The word "down" occurs in some of the lines below; copy each of those lines.

Data records:
= = =

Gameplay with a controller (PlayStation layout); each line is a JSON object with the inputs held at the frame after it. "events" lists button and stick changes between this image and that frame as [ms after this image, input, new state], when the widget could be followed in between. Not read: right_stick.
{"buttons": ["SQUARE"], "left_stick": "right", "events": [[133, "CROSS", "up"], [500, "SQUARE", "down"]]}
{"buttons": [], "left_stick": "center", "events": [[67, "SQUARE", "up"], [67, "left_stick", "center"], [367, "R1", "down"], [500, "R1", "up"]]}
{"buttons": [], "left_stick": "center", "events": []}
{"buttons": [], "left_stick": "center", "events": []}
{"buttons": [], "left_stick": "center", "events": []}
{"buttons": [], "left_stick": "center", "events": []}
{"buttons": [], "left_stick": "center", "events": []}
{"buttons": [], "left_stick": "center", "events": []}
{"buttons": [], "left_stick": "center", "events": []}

= = =

Reply to the exercise:
{"buttons": ["SQUARE"], "left_stick": "right", "events": [[133, "CROSS", "up"], [500, "SQUARE", "down"]]}
{"buttons": [], "left_stick": "center", "events": [[67, "SQUARE", "up"], [67, "left_stick", "center"], [367, "R1", "down"], [500, "R1", "up"]]}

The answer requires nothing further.